40 y.o. male, 6 week post-op for Stage II colon cancer (with some lymphatic involvement but not nodes possitive). Will be receiving 5FU, but one oncologist recommended weekly IV infusion in office, while another strongly recommended continuous infusion through an implanted pump (involving placement of central line). The latter said there is higher survival and lower side effects. Anyone had the continuous pump? Any suggestions?

StacyGleaso's picture
StacyGleaso
Posts: 1246
Joined: Mar 2003

I've had the continuous pump prior to my surgery. It's similar to a fanny pack, and unless someone knows what it is, the general public has no idea. In fact, my kids didn't even realize it was pumping meds into me. I am now a 35 year old female, and had my pump through my port-a-cath in November/December 2001. After my surgery in January 2002, I had the once a week chemo as a "clean up." That was for six months. I didn't have any real side effects from either format, so really, I guess it could be a personal choice either way for you. Showering with the continuous pump was similar to a demented form of the game "Twister." It will require a little strategy to keep the pump dry, but it is possible. If I were you, I'd go with the one that your docs feel will have the greater impact. But again, it's a decision you'll have to make in the end (no pun intended!) I hope this was helpful and didn't confuse you more! Let me know if I can help more...

Take care,
Stacy

Ray23
Posts: 2
Joined: Apr 2003

Hello, I'm a 52 y.o. male. I just began the 5th week of my 6 weeks of 5fu via the continuous infusion. The fanny pack with the bag 'o chemo and pump is only a moderate inconvenience. My side effects were non-existant over the first 3 weeks. During the 4th week I became somewhat fatigued. I began sleeping from about 9:00 PM until 6:30 AM. Finally, this past Friday, I took off from work and spent 4 days in bed, hoping to get enough rest to carry me through this week. It didn't work. It's now about 11:30 and I could use a nap. Other side-effects are chapped lips, dry nostrils, sore fingers and sore soles of the feet. None of these side effects has been overwhelming, just minor irratations.
And, by the way, the installation of the central line was quite tolerable. The nurse gave my arm plenty of lidocaine and I didn't really feel a thing.

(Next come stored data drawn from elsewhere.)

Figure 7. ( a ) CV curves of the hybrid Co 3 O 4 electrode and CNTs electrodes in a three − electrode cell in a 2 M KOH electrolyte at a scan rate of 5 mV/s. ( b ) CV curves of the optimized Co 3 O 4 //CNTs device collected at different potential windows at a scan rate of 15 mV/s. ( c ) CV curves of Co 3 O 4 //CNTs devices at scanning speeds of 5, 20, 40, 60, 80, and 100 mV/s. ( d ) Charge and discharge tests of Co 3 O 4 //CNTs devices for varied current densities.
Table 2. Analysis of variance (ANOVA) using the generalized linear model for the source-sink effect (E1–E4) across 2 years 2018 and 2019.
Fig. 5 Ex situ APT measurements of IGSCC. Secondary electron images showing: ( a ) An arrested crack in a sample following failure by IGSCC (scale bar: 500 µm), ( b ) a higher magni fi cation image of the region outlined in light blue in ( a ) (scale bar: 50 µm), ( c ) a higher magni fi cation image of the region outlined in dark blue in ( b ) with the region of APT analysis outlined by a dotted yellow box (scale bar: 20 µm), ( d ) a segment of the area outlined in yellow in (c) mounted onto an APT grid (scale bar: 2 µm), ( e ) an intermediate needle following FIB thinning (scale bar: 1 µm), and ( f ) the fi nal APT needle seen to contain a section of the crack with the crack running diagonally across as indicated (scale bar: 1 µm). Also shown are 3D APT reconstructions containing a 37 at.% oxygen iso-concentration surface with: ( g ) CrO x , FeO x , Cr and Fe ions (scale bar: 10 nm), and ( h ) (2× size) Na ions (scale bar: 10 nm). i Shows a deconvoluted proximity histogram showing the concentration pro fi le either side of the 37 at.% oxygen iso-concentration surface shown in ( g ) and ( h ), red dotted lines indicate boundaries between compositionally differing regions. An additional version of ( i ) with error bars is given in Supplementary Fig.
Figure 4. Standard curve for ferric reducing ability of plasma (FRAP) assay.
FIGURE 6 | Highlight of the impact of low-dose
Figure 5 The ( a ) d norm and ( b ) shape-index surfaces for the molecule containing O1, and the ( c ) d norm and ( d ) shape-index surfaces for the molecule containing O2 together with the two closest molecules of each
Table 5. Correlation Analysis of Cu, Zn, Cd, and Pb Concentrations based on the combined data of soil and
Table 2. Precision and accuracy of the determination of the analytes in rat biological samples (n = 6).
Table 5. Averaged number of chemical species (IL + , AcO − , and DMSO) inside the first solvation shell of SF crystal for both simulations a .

For me it's 1 more week of radiation, 2 weeks of chemo, and 6 weeks of rest -- then surgery to remove that nasty tumor.

Best wishes to you for a speedy recuperation.

fandaj
Posts: 83
Joined: Apr 2003

I am a 56 year old female and also had stage II colon cancer, no lymph nodes involved. About 20 inches of the colon was removed. I only saw one oncologist and he recommended the IV. I am also getting 5FU plus leucovorin. I have had 4 treatments so far with no side effects. I suck on ice chips during the chemo to avoid mouth sores--I got that bit of advice from this website. Is the oncologist leaving it up to you? Good luck with however you decide to do the treatments. Regards, fandaj

dylan626
Posts: 6
Joined: May 2003

Thanks for the input. My situation has changed a bit, I'll be on a combo of 5FU/leukovarin with Oxaliplatin (see new message above). As to the question of whether the oncologist was leaving the issue of bolus of continuous infusion: it was the second opinion oncologist who strongly recommended the continuous infusion, while my first oncologist saw it as unnecessary and not proven to be superior. I have decided to go with the standard non-continuous approach. But now I'm concerned about Oxaliplatin. Aren't the little decisions in life a ball?

pattieb
Posts: 176
Joined: Mar 2003

I am a 59yr old female with stage 4 colon cancer I have had 20 treatments of chemo with a rest in between when they found 2 small nodules and now
am on the 5FU along with daily radation tomorrow I will be starting my 3rd week of 5FU and I have have no major side effects, as a matter of fact I am feeling pretty good, I will be done both treatments on July 11 then have a month off with some test and then my DR will decide what other course of treatment. Yes it is a pain in the butt carrying this thing around with me, but I am kinda get used to it, I called my pump my new boyfried and his name is Henry and we go everywhere together, my co-workers enjoy joking with me about it. So good luck in whatever decision you make.